__Task item__. Can you rewrite the listing below with every "compiled script" changed to "finished notebook", keeping all other text the same and leaving the pictures out?

=== Section Start ===

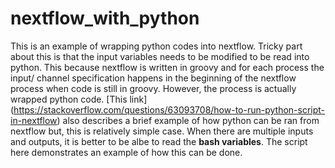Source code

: # nextflow_with_python


This is an example of wrapping python codes into nextflow. Tricky part about this is that the input variables needs to be modified to be read into python. 
This because nextflow is written in groovy and for each process the input/ channel specification happens in the beginning of the nextflow process when code is still in groovy. 
However, the process is actually wrapped python code.  [This link] (https://stackoverflow.com/questions/63093708/how-to-run-python-script-in-nextflow) also describes a
brief example of how python can be ran from nextflow but, this is relatively simple case. When there are multiple inputs and outputs, it is 
better to be albe to read the **bash variables**. 
The script here demonstrates an example of how this can be done. 

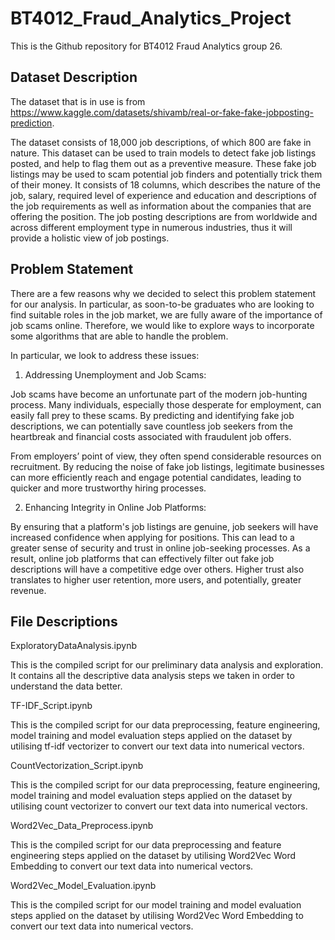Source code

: # BT4012_Fraud_Analytics_Project
This is the Github repository for BT4012 Fraud Analytics group 26. 

## Dataset Description 
The dataset that is in use is from https://www.kaggle.com/datasets/shivamb/real-or-fake-fake-jobposting-prediction. 

The dataset consists of 18,000 job descriptions, of which 800 are fake in nature. This dataset can be used to train models to detect fake job listings posted, and help to flag them out as a preventive measure. These fake job listings may be used to scam potential job finders and potentially trick them of their money. It consists of 18 columns, which describes the nature of the job, salary, required level of experience and education and descriptions of the job requirements as well as information about the companies that are offering the position. The job posting descriptions are from worldwide and across different employment type in numerous industries, thus it will provide a holistic view of job postings.

## Problem Statement 
There are a few reasons why we decided to select this problem statement for our analysis. In particular, as soon-to-be graduates who are looking to find suitable roles in the job market, we are fully aware of the importance of job scams online. Therefore, we would like to explore ways to incorporate some algorithms that are able to handle the problem. 

In particular, we look to address these issues:

1. Addressing Unemployment and Job Scams:

Job scams have become an unfortunate part of the modern job-hunting process. Many individuals, especially those desperate for employment, can easily fall prey to these scams. By predicting and identifying fake job descriptions, we can potentially save countless job seekers from the heartbreak and financial costs associated with fraudulent job offers.

From employers’ point of view, they often spend considerable resources on recruitment. By reducing the noise of fake job listings, legitimate businesses can more efficiently reach and engage potential candidates, leading to quicker and more trustworthy hiring processes.

2. Enhancing Integrity in Online Job Platforms:

By ensuring that a platform's job listings are genuine, job seekers will have increased confidence when applying for positions. This can lead to a greater sense of security and trust in online job-seeking processes. As a result, online job platforms that can effectively filter out fake job descriptions will have a competitive edge over others. Higher trust also translates to higher user retention, more users, and potentially, greater revenue.

## File Descriptions

ExploratoryDataAnalysis.ipynb

This is the compiled script for our preliminary data analysis and exploration. It contains all the descriptive data analysis steps we taken in order to understand the data better. 

TF-IDF_Script.ipynb

This is the compiled script for our data preprocessing, feature engineering, model training and model evaluation steps applied on the dataset by utilising tf-idf vectorizer to convert our text data into numerical vectors.

CountVectorization_Script.ipynb

This is the compiled script for our data preprocessing, feature engineering, model training and model evaluation steps applied on the dataset by utilising count vectorizer to convert our text data into numerical vectors.

Word2Vec_Data_Preprocess.ipynb

This is the compiled script for our data preprocessing and feature engineering steps applied on the dataset by utilising Word2Vec Word Embedding to convert our text data into numerical vectors.

Word2Vec_Model_Evaluation.ipynb

This is the compiled script for our model training and model evaluation steps applied on the dataset by utilising Word2Vec Word Embedding to convert our text data into numerical vectors.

=== Section End ===

__Answer__.
Source code

: # nextflow_with_python


This is an example of wrapping python codes into nextflow. Tricky part about this is that the input variables needs to be modified to be read into python. 
This because nextflow is written in groovy and for each process the input/ channel specification happens in the beginning of the nextflow process when code is still in groovy. 
However, the process is actually wrapped python code.  [This link] (https://stackoverflow.com/questions/63093708/how-to-run-python-script-in-nextflow) also describes a
brief example of how python can be ran from nextflow but, this is relatively simple case. When there are multiple inputs and outputs, it is 
better to be albe to read the **bash variables**. 
The script here demonstrates an example of how this can be done. 

Source code

: # BT4012_Fraud_Analytics_Project
This is the Github repository for BT4012 Fraud Analytics group 26. 

## Dataset Description 
The dataset that is in use is from https://www.kaggle.com/datasets/shivamb/real-or-fake-fake-jobposting-prediction. 

The dataset consists of 18,000 job descriptions, of which 800 are fake in nature. This dataset can be used to train models to detect fake job listings posted, and help to flag them out as a preventive measure. These fake job listings may be used to scam potential job finders and potentially trick them of their money. It consists of 18 columns, which describes the nature of the job, salary, required level of experience and education and descriptions of the job requirements as well as information about the companies that are offering the position. The job posting descriptions are from worldwide and across different employment type in numerous industries, thus it will provide a holistic view of job postings.

## Problem Statement 
There are a few reasons why we decided to select this problem statement for our analysis. In particular, as soon-to-be graduates who are looking to find suitable roles in the job market, we are fully aware of the importance of job scams online. Therefore, we would like to explore ways to incorporate some algorithms that are able to handle the problem. 

In particular, we look to address these issues:

1. Addressing Unemployment and Job Scams:

Job scams have become an unfortunate part of the modern job-hunting process. Many individuals, especially those desperate for employment, can easily fall prey to these scams. By predicting and identifying fake job descriptions, we can potentially save countless job seekers from the heartbreak and financial costs associated with fraudulent job offers.

From employers’ point of view, they often spend considerable resources on recruitment. By reducing the noise of fake job listings, legitimate businesses can more efficiently reach and engage potential candidates, leading to quicker and more trustworthy hiring processes.

2. Enhancing Integrity in Online Job Platforms:

By ensuring that a platform's job listings are genuine, job seekers will have increased confidence when applying for positions. This can lead to a greater sense of security and trust in online job-seeking processes. As a result, online job platforms that can effectively filter out fake job descriptions will have a competitive edge over others. Higher trust also translates to higher user retention, more users, and potentially, greater revenue.

## File Descriptions

ExploratoryDataAnalysis.ipynb

This is the finished notebook for our preliminary data analysis and exploration. It contains all the descriptive data analysis steps we taken in order to understand the data better. 

TF-IDF_Script.ipynb

This is the finished notebook for our data preprocessing, feature engineering, model training and model evaluation steps applied on the dataset by utilising tf-idf vectorizer to convert our text data into numerical vectors.

CountVectorization_Script.ipynb

This is the finished notebook for our data preprocessing, feature engineering, model training and model evaluation steps applied on the dataset by utilising count vectorizer to convert our text data into numerical vectors.

Word2Vec_Data_Preprocess.ipynb

This is the finished notebook for our data preprocessing and feature engineering steps applied on the dataset by utilising Word2Vec Word Embedding to convert our text data into numerical vectors.

Word2Vec_Model_Evaluation.ipynb

This is the finished notebook for our model training and model evaluation steps applied on the dataset by utilising Word2Vec Word Embedding to convert our text data into numerical vectors.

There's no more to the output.